Sunday, September 22, 2013

Oh, Porchetta

When I was in Italy a few summers ago I spent a great deal of time wandering through street markets.  I was not shopping for anything.  Wait, that’s not true.  I was looking at produce.  Buying a fresh San Marzano tomato in July and eating it like an apple is a pretty awesome thing to experience.  Invariably every market had a porchetta stand.  I was captivated by these.  One long counter and a couple guys in butcher’s aprons took orders and prepped simple sandwiches.  They would turn around and carve chunks of pork off a giant pig, snag a couple crisp pieces of skin, throw it all on a crispy roll, sprinkle it with rock salt and hand it to customers lined up five deep.  I fell in love with porchetta.

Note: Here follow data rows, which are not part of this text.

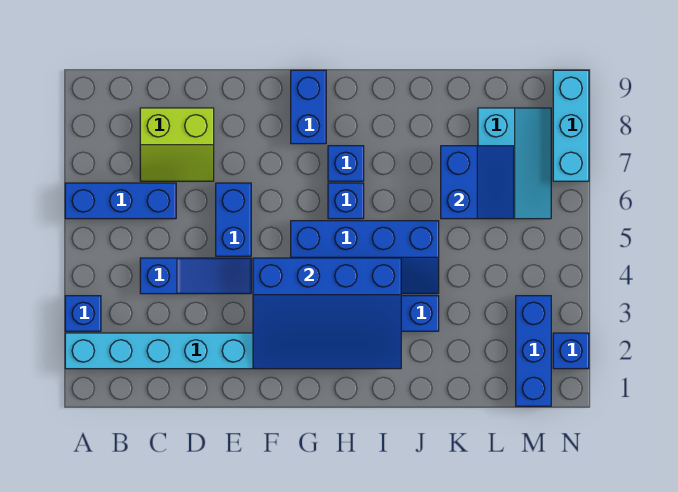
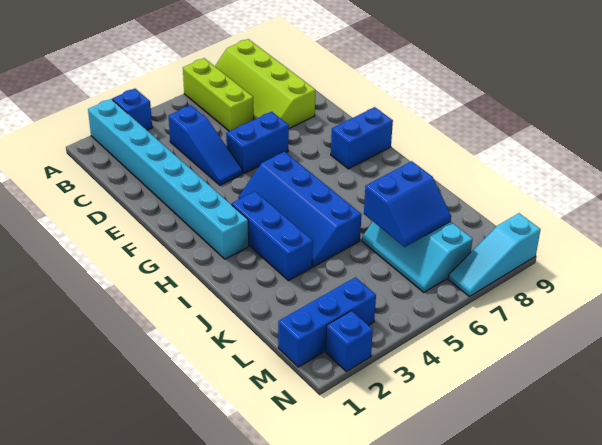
blue 1x3 brick [65,183,176,219] -> lime 1x3 brick [183,58,254,131]
lime 2x2 slope [140,108,214,181] -> lime 2x4 slope [215,39,315,128]
blue 3x4 slope [253,258,401,369] -> none
blue 1x1 brick [328,183,364,219] -> none
blue 1x1 brick [328,146,364,181] -> none
cyan 2x3 slope [478,108,551,219] -> cyan 2x3 slope turned to [362,221,473,292]
cyan 1x3 brick [553,70,589,181] -> cyan 1x3 slope [448,213,541,296]

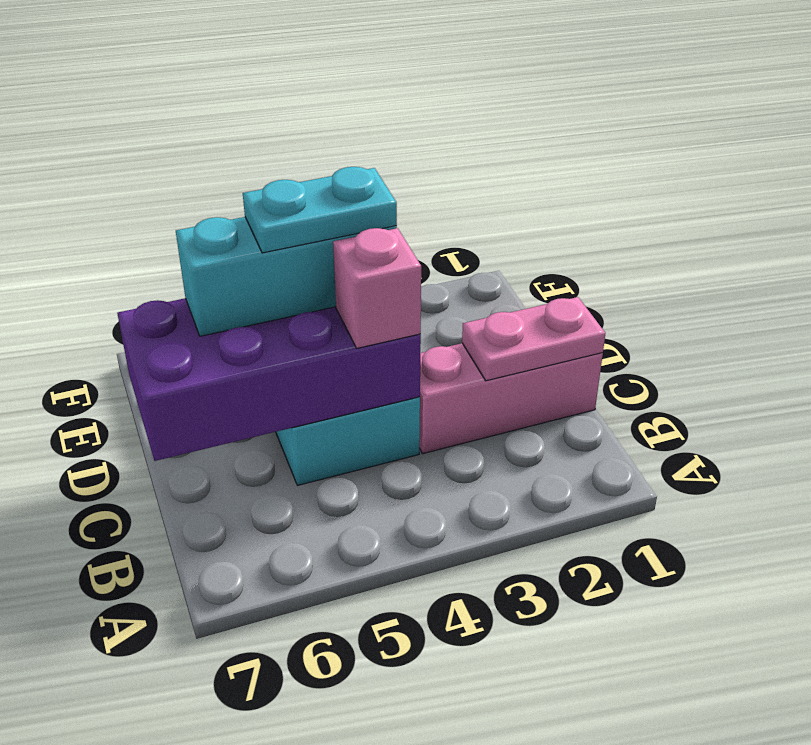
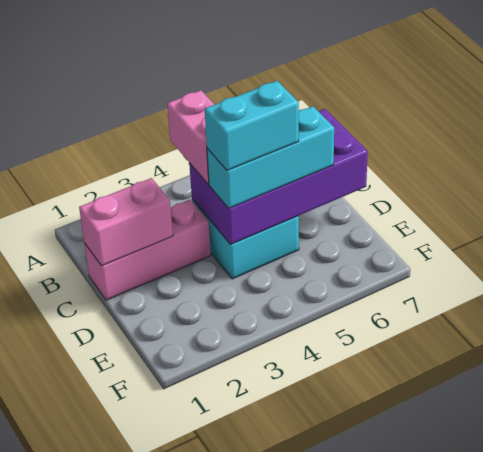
pink 1x2 plate [462,297,606,381] -> pink 1x2 brick [79,178,173,266]
pink 1x1 brick [333,228,421,348] -> pink 1x2 brick [167,90,214,184]
cyan 1x2 plate [243,167,397,253] -> cyan 1x2 brick [205,81,299,170]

I looked carefully at the entire process.  Though at first I thought it was a whole pig they were carving, I soon discovered that it was more like a giant boned and stuffed pig.  In fact, it looked like a gigantic sausage with a head.  I looked into the process and found out that this is a very elaborate process and does in fact call for boning an entire pig, filling it with some seasoning, sometimes some offal, and tying it up like a sausage and roasting it for a long, long time.  I looked into duplicating it in miniature, likely with a large slab of pork belly and a pork tenderloin, but discovered that locating a large slab of pork belly is not always easy.  Maybe this Christmas I will give it a try.  In the meantime, check out Nancy Kruse’s national tour of Porchetta at In Praise of Porchetta.  She leads me to think that I need to get North Carolina or Oregon for one of those food trucks.  By the way, in my opinion, porchetta is the perfect food truck food, far better than seeing it all fancied up in a restaurant.  Throw some meat on a bun, sit in the summer sun and call it a day!